7. The system as claimed in claim 6, wherein the one or more conditions comprises at least one of abnormal image, blurred image, image captured in low light condition, failure in identifying at least one of the one or more characters, or a combination thereof.
8. The system as claimed in claim 1, wherein the processor is further instructed to generate a disconnect notification and transmit the disconnect notification to the meter board when at least one of a pre-defied set of conditions are not met.
9. A method for a meter reading, wherein the method comprises:
capturing, by an image capturing device, at least one image of a meter board at every pre-defined interval of time;
receiving one or more input parameters from corresponding one or more sources;
retrieving, by a processing unit, the at least one image via a communication medium;
processing, by the processing unit, the at least one image by a machine learning model, for retrieving one or more characters of the meter board from the corresponding at least one image using an image processing technique;
identifying, by the processing unit, one or more parameters from at least one processed image based on a pre-defined set of instructions;
presenting, by the processing unit, at least one of the one or more characters, the one or more parameters, or a combination thereof in a pre-defined format;
validating, by the processing unit, the at least one of the one or more characters, the one or more parameters, or a combination thereof with the pre-defined set of instructions, for obtaining meter readings;
generating, by the processing unit, an electronic bill (e-bill) for the meter board based on the meter readings obtained.

(Dataset items)
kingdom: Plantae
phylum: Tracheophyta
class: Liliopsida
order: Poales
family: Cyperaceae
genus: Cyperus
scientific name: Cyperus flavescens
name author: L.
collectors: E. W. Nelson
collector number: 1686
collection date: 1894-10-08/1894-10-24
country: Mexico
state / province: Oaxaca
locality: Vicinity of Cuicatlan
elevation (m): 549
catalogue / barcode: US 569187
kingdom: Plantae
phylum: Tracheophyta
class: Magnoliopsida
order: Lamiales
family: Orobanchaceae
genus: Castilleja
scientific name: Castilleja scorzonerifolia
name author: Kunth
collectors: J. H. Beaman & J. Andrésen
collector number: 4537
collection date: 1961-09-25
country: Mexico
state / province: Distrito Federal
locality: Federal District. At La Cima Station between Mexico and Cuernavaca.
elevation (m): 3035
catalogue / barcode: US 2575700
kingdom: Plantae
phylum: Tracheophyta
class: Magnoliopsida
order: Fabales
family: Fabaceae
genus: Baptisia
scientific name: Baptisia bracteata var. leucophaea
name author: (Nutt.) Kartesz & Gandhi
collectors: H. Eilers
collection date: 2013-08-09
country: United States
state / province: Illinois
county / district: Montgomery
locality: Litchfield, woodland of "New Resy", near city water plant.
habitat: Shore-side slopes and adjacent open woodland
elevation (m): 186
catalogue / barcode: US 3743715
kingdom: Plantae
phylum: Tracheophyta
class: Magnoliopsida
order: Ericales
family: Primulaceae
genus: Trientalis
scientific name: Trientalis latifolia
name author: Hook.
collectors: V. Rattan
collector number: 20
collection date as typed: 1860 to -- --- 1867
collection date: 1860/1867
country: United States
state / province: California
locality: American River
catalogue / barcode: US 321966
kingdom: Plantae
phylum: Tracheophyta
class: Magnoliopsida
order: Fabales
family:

• TASK GOAL: Please list each condition that claim 7 of the meter-reading claims names as part of the one or more conditions.

• ANSWER TO THIS TASK:
- abnormal image
- blurred image
- image captured in low light condition
- failure in identifying at least one of the one or more characters